Aggressive Marketing Campaigns, or, Where companies are going wrong

We all know, and for the most part accept, that marketing and advertising play a very large part of the world we live in. They are omnipresent, and as such it becomes easy to tune out, to not see them. And so marketing companies adopt ever more aggressive, offensive, or bizarre  methods of getting your attention and getting their message across.

However lately I feel that a line has been crossed. I find myself consciously rebelling against and rejecting companies I feel have impinged just a little bit too much upon my convenience.

TRUenergy is one prime example. For those readers who are not familiar with the company, it is a gas and electricity retailer, and that is all. Nothing fancy or unusual. In recent months they have been campaigning in my area for new customers, and as part of that I’ve had multiple door-to-door sales people visit me. That, in itself, is not a problem. I’ve been a door-to-door sales person myself, it’s just one of the many jobs you take to get you by. However, when those people begin to either outright lie or subtly mislead their clientèle, a line has most definitely been crossed.
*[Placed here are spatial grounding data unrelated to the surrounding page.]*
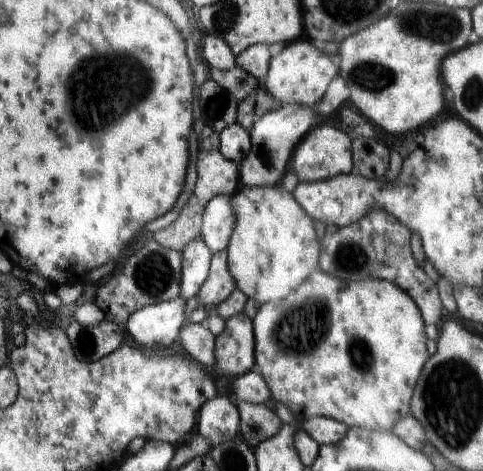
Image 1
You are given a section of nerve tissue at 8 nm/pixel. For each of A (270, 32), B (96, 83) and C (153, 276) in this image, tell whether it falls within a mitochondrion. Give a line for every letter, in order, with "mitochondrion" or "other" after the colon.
A: other
B: mitochondrion
C: mitochondrion

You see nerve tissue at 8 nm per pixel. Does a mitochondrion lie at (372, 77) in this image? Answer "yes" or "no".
yes

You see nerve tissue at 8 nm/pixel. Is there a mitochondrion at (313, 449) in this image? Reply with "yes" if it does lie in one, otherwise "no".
no

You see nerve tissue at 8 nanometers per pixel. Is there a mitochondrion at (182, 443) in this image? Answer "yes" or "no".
no

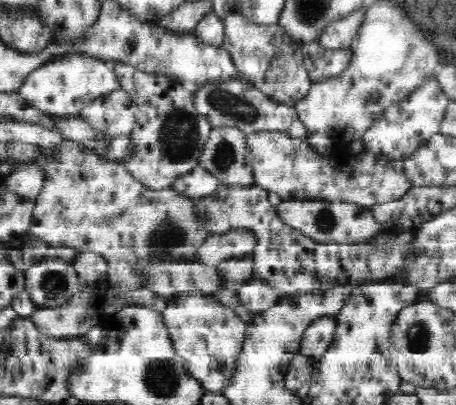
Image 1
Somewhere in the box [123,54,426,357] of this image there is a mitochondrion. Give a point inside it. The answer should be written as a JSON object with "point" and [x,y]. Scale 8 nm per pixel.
{"point":[177,139]}

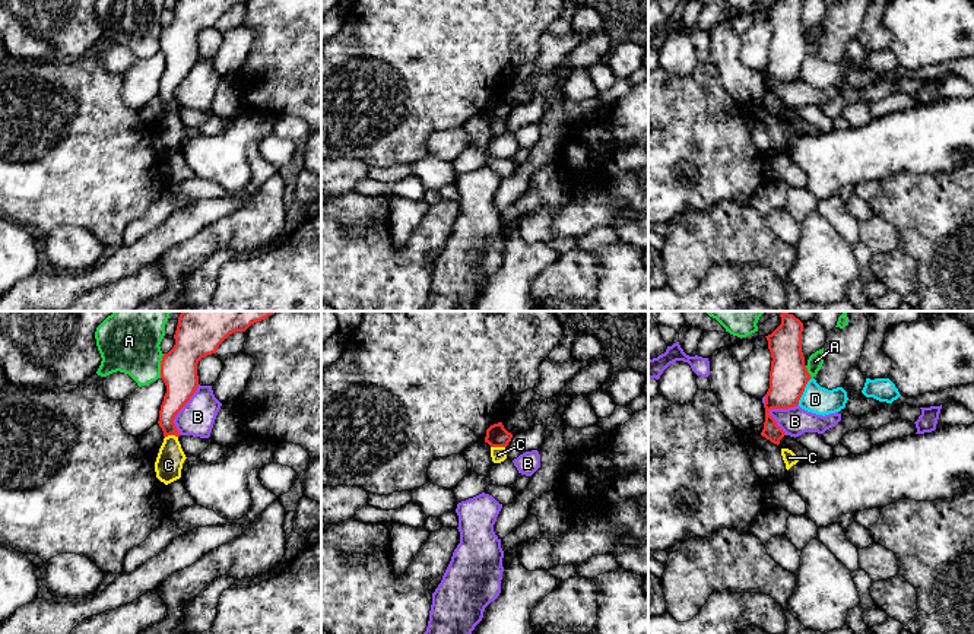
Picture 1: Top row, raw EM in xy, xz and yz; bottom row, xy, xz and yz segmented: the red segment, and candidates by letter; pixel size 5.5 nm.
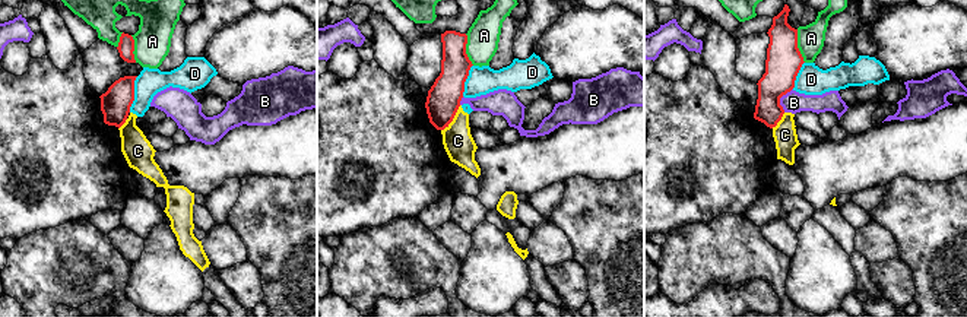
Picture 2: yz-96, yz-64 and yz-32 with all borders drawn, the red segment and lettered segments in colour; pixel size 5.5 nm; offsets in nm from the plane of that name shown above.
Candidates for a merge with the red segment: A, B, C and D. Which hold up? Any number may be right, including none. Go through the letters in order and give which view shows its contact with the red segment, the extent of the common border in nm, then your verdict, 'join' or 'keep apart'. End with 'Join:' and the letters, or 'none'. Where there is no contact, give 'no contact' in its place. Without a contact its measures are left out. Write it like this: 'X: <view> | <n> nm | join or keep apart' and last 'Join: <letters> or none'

“I’m from your gas company,” says the young man standing at my door. “I’m here to tell you about some great new deals we’ve got.”

It takes several attempts and repetitions of “Exactly which company are you from?” to elicit from him that he is from TRUenergy, which is not a good start. I then assert, correctly, that TRUenergy is not my current gas retailer. “No no,” he insists, “We cover all of this area.” So now, at best I am being mislead, and at worst I am being insulted and called stupid, as if I do not know who I pay my bills to. On one occasion, I was even told that TRUenergy actually own the company I am with, which is blatantly untrue.

The idea behind it all, naturally, is to convince you that even though his company name is different from the one currently billing you, “Nothing will change, you will just get this new deal.” Insofar as I will still have gas connected to my home, that is true. But, lacking any actual problems with my current gas retailer, I have no incentive to change, particularly not to a company who have just tried to trick me into doing so. It would involve the provision of all of my details, setting up new billers in my netbanking environment, and very probably entering into a twelve or twenty-four month contract. All that, for very little noticeable benefit, to be the customer of a company with questionable morals. I’m quite happy with the company who leave me alone, thank you.

In short, TRUenergy’s tactics have actively put me off ever choosing to go with that company, regardless of rates or deals.

My next target is Emirates, who are currently trying to convince me (via to fly to New Zealand. That’s all well and good, and their sidebar advertisement is fine. However, should I let my mouse cursor hover over said ad, it expands and pops out over the article I am attempting to read. There is a close button, however mis-timing the click can result in being taken to the Emirates website instead of closing the pop-out. And, once closed, it does not stay closed; it will pop out again next time my mouse inadvertently strays to that side of the page. How annoying. I wasn’t looking at flying any time soon, but should I consider it, Emirates will be low on the list of options.

Next! ANZ! A bank, what an easy target in these times of economic hardship! ANZ recently had a campaign going which is now finished and I still have no idea what they were on about. In the TV ad, a supposed ANZ representative presented an award of some sort to the wrong person, which just makes me think they’re incompetent. Their internet-based advertising was another of the “pop up and take up the entire screen, blocking out what you’re trying to see” variety, which I find frustrating at the best of times. It is only made worse by the lack of coherent message or any useful information.

My very last gripe for the day is one which I have blogged about before. That specific blog deals with an ad for a Ford Fiesta Zetec, and the complete lack of meaning in their catchphrase “Life’s better connnected.” However similar senseless, meaningless advertisements crop up all the time, everywhere, and it irritates me. Tell me something about your product, something useful, something I may actually want to know if considering a purchase – such as price, accessibility, appropriateness for my circumstances. Telling me that life is better connected (than what?) is a sure-fire way to make me wrinkle my forehead in confusion and immediately forget your product.

Thank you, that is all.



3 thoughts on “Aggressive Marketing Campaigns, or, Where companies are going wrong

  1. chantell says:

    The ad that annoys me at the moment is the new Ford Territory ad – with Jess in it – I actually know Jess and we actually share 8 or so facebook friends – some of them live in NZ – so how can a tank of petrol (or diesel) get her to all friends when some live in NZ – not true!

    I am over call centres ringing – and telling me that they are not selling anything – I always love the ones trying to sell me better land line deals – I don’t use my land line – have a gap mobile!

    Had the Stroke Foundation ring me the other day to ask me to door knock for them – if I was interested I would already be doing it!

    • stace8383 says:

      I keep my landline phone unplugged 🙂 For now, telemarketers haven’t started calling my mobile. Actually I think I put it on the do-not-call register a while back, if so, it’s working!

  2. Awanthi says:

    iPhone ads bug me a LOT. If you don’t have an iPhone, you don’t have a life. Whatever. Screw you, you stupid fruity company who knows nothing about my LIFE whatsoever.